## TEXT BLOCK
-----
Document Detail


APOE modifies the association between Aβ load and cognition in cognitively normal older adults.
MedLine Citation:
PMID:  22189452     Owner:  NLM     Status:  MEDLINE    
Abstract/OtherAbstract:
OBJECTIVE: To determine the relationship between β-amyloid (Aβ) load as measured by [(11)C]-Pittsburgh compound B (PiB) PET and cognitive function in cognitively normal older adults.
METHODS: We studied 408 cognitively normal older adults who participated in the population-based Mayo Clinic Study of Aging (MCSA) from January 2009 through March 2011. The participants underwent PiB PET and neuropsychometric testing within 6 months. The association between PiB retention and cognitive function was measured by partial correlation and an interaction with APOE status was tested using linear regression after adjusting for age, sex, and education.
-----
## DATASET CONTENT

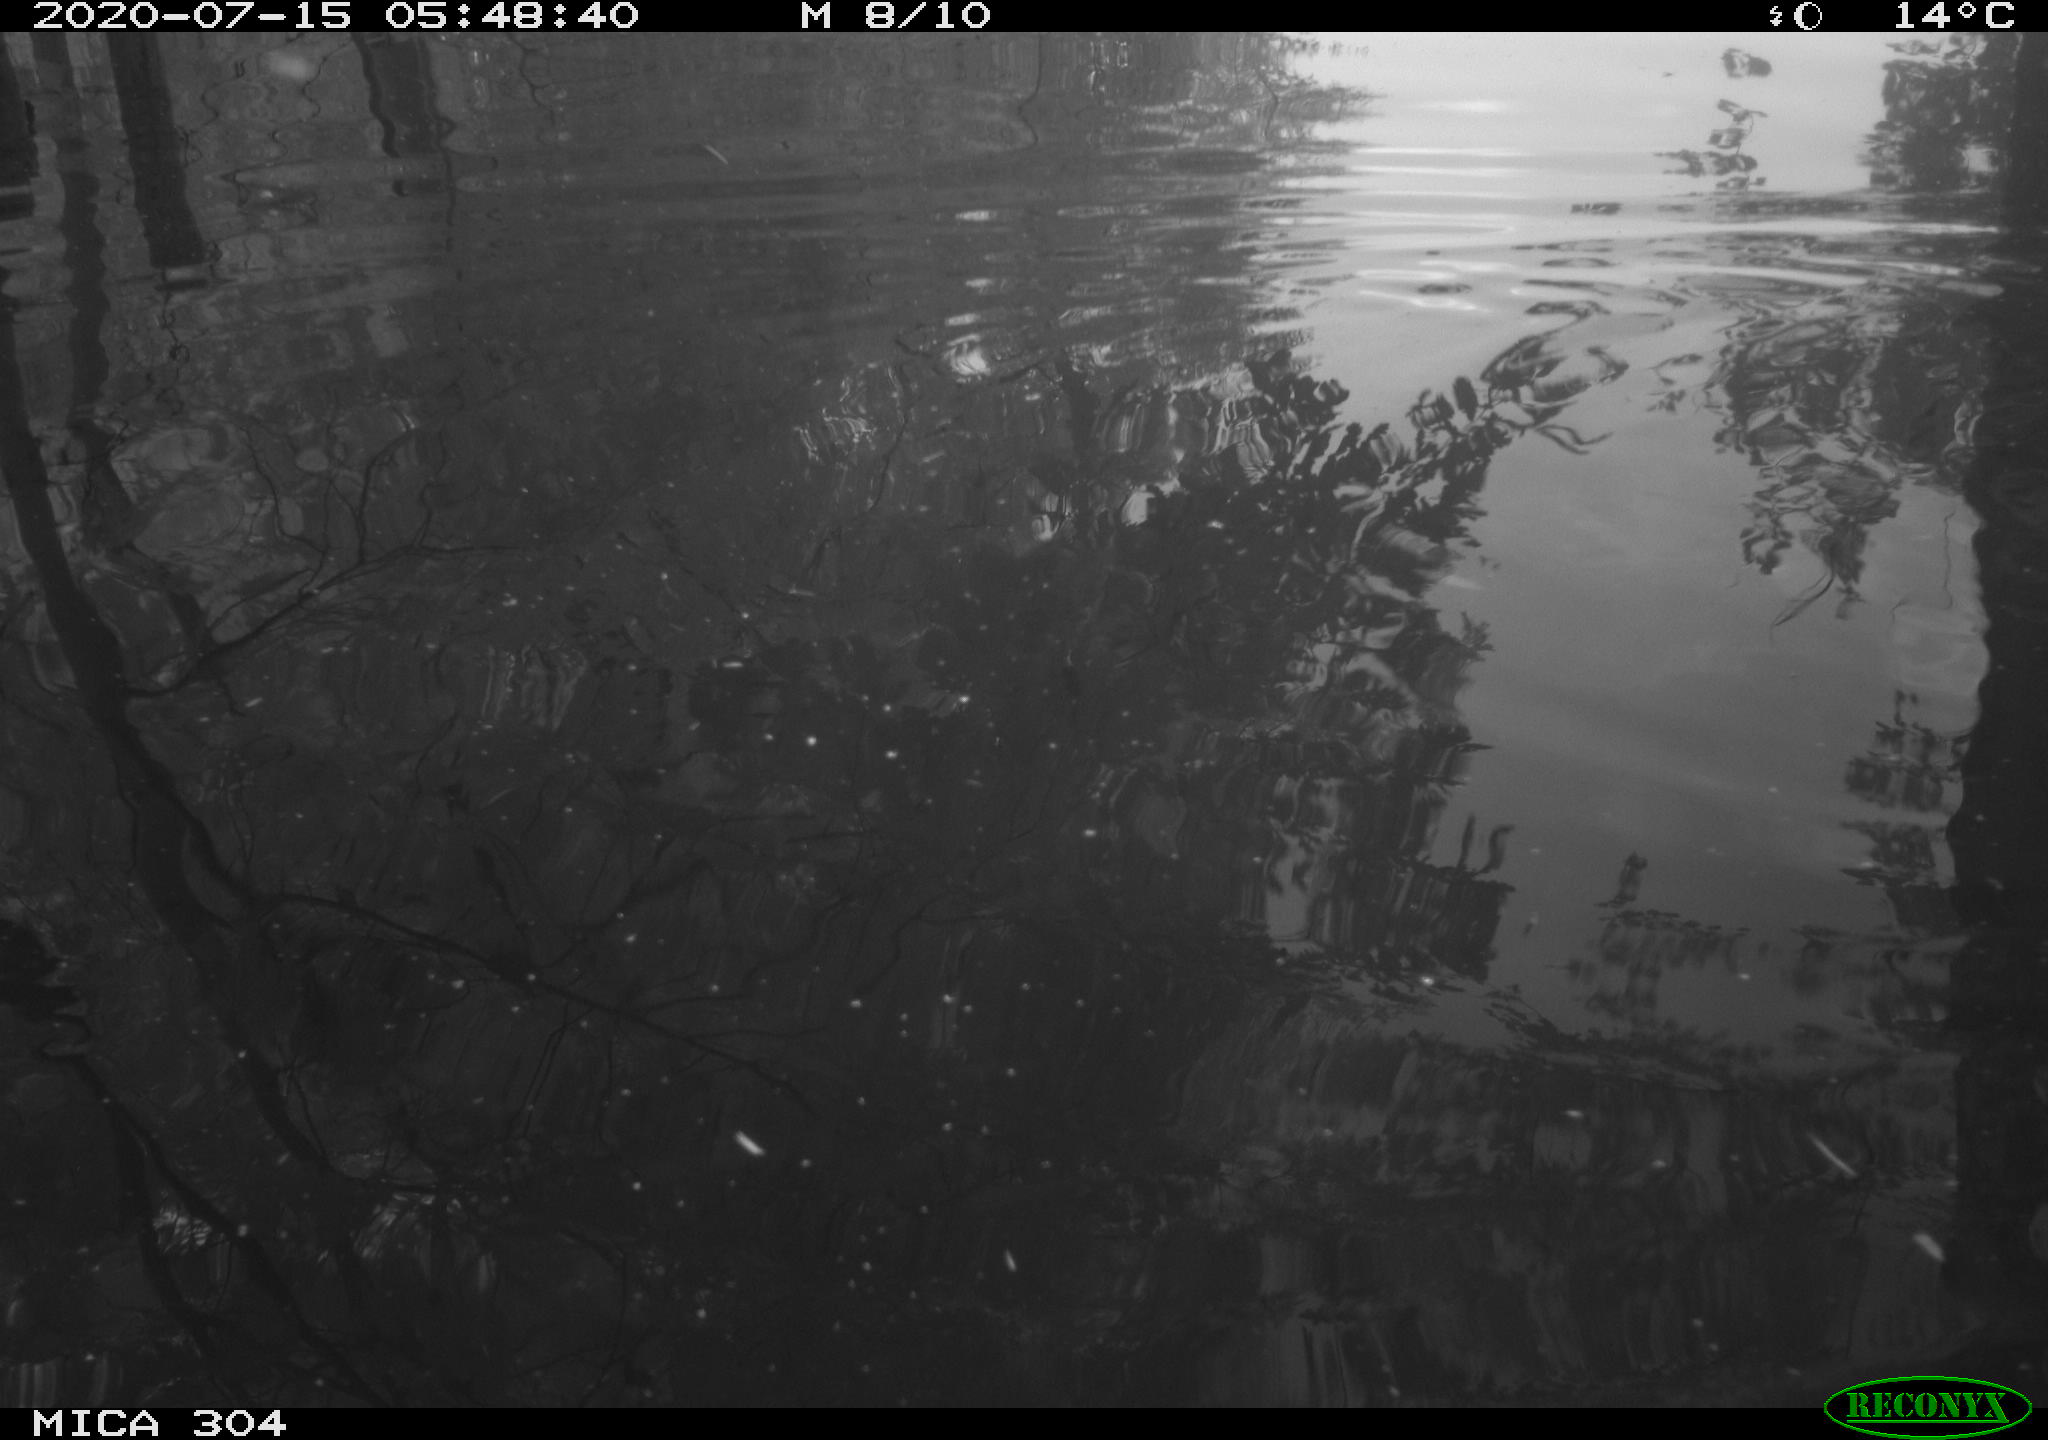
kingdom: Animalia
-----
## BRIEF
Print, word for word, the part of the abstract on APOE and amyloid load that opens with the words containing "APOE modifies the" and closes with "function in cognitively normal older adults.".

## THE COMPLETED TASK
APOE modifies the association between Aβ load and cognition in cognitively normal older adults.
MedLine Citation:
PMID:  22189452     Owner:  NLM     Status:  MEDLINE    
Abstract/OtherAbstract:
OBJECTIVE: To determine the relationship between β-amyloid (Aβ) load as measured by [(11)C]-Pittsburgh compound B (PiB) PET and cognitive function in cognitively normal older adults.